ドラマ「HOPE」5話のネタバレ&感想考察。営業3課の新規事業企画と桐明の焦り

『HOPE〜期待ゼロの新入社員〜』第5話は、与一物産で半年に一度行われる新規事業企画募集をきっかけに、登場人物たちの「負けたくない」という感情が一気に表へ出てくる回です。営業3課は営業2課との一騎打ちに挑み、織田勇仁はイラン原油事業で勝負をかけようとします。

一方で、桐明真司は鉄鋼2課で評価されない焦りから転職を考え、香月あかねは捨てられた企画の作り直しを命じられます。勝負に挑む者、逃げ道を探す者、捨てられたものに価値を見つけようとする者。

それぞれのプライドが揺れる第5話です。この記事では、ドラマ『HOPE〜期待ゼロの新入社員〜』第5話のあらすじ&ネタバレ、伏線、感想と考察について詳しく紹介します。

目次

ドラマ「HOPE〜期待ゼロの新入社員〜」第5話のあらすじ&ネタバレ

HOPE 5話 あらすじ画像

第5話は、歩が営業3課の一員として少しずつ仕事の現場に入り込み始めたところから始まります。第4話で歩は、OJT先の資源1課で大平竜也の仕事を見て、弱く見える誠実さの中にも働き続ける強さがあることを知りました。さらに、囲碁で培った「一手を読む力」が、仕事の場でも状況を動かす力になり得ることを実感し始めています。

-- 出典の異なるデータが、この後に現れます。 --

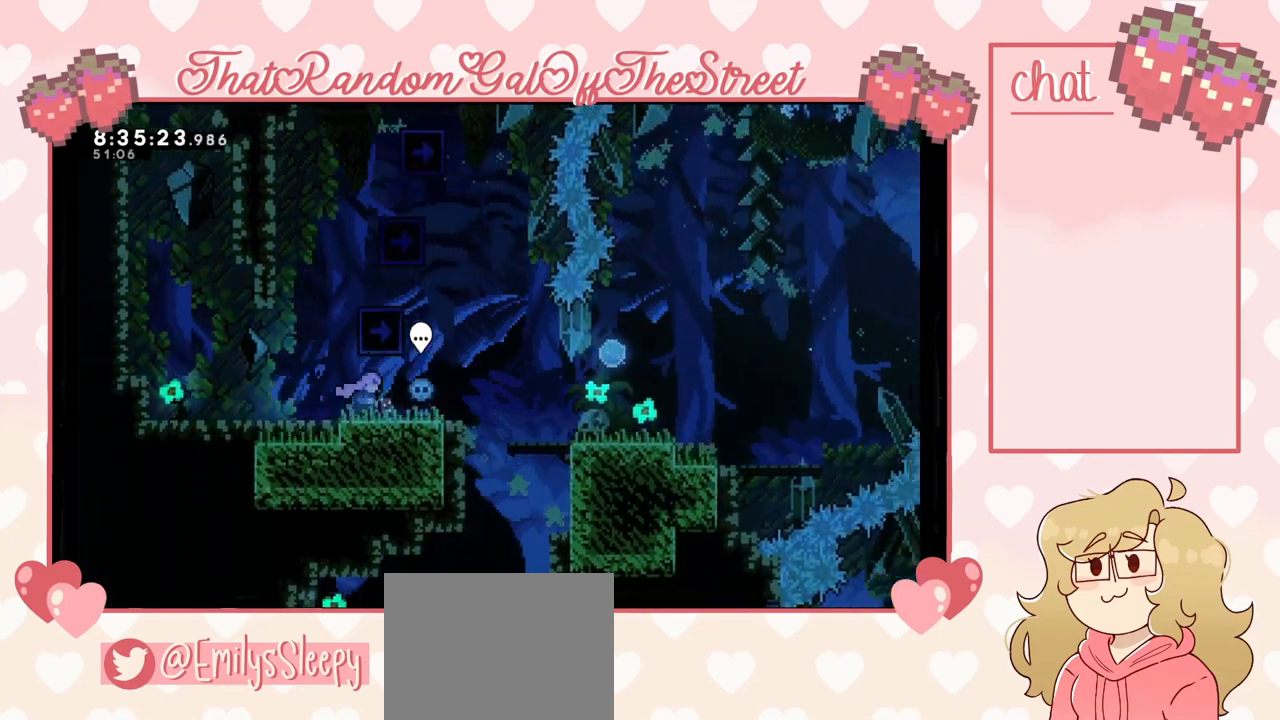
{"buttons": [], "left_stick": "center", "right_stick": "center", "events": [[200, "left_stick", "center"]]}
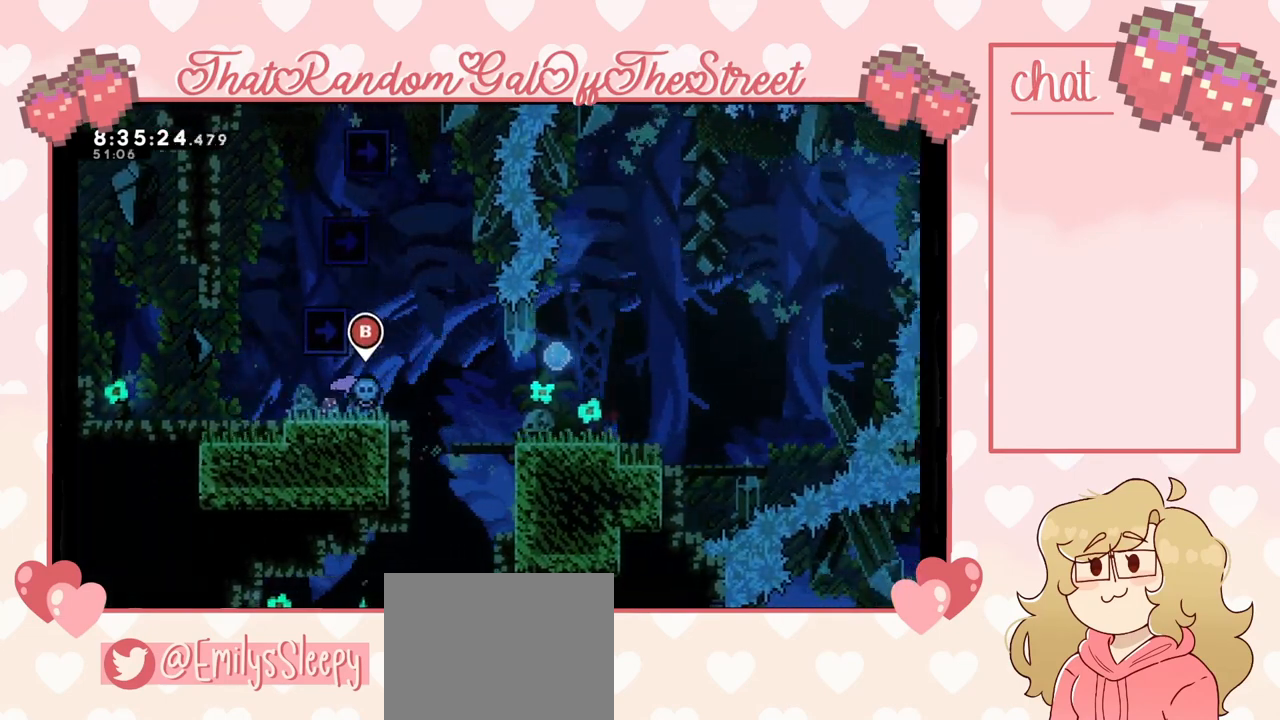
{"buttons": [], "left_stick": "center", "right_stick": "center", "events": []}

しかし第5話で待っているのは、誠実さだけでは通らない企画の世界です。営業3課が新規事業企画で営業2課と競う中、織田は大きな勝負に出ようとし、安芸は現実的な案を示します。歩はその中で、仕事には情熱だけでなく、相手に届く言葉、根回し、タイミング、通るための筋道が必要だと学んでいきます。

営業3課が新規事業企画で営業2課と一騎打ちに

第5話の中心となるのは、与一物産で半年に一度行われる新規事業企画募集です。営業1課が参加を見送ったことで、勝負は営業2課と営業3課の一騎打ちになります。営業3課にとっては、社内で存在感を示す大きな機会です。

前話で仕事の誠実さを学んだ歩に、今度は企画の勝負が訪れる

第4話の歩は、大平の姿を通して、仕事がただ勝つことだけではないと学びました。取引先に礼儀を尽くすこと、相手の事情を受け止めること、そして必要な時にはルールを使って関係を立て直すこと。歩は、会社で働くことの中に、人を切り捨てずに続ける強さがあると知ったばかりです。

しかし第5話では、仕事の別の顔が描かれます。新規事業企画は、誰かを守るだけでは通りません。どれだけ思いがあっても、会社の利益になる見込みがなければ採用されません。さらに、社内で企画を通すには、決定権を持つ相手にどう伝えるか、どの順番で根回しをするかも重要になります。

歩は営業3課の新人として、その勝負の空気を近くで見ることになります。第1話では会社の基礎もわからなかった歩が、第5話では営業3課の企画会議の中で、会社がどう新しい事業を選び、誰が何を判断するのかを学んでいきます。ここで歩の視野は、個人の仕事から課全体の勝負へ広がります。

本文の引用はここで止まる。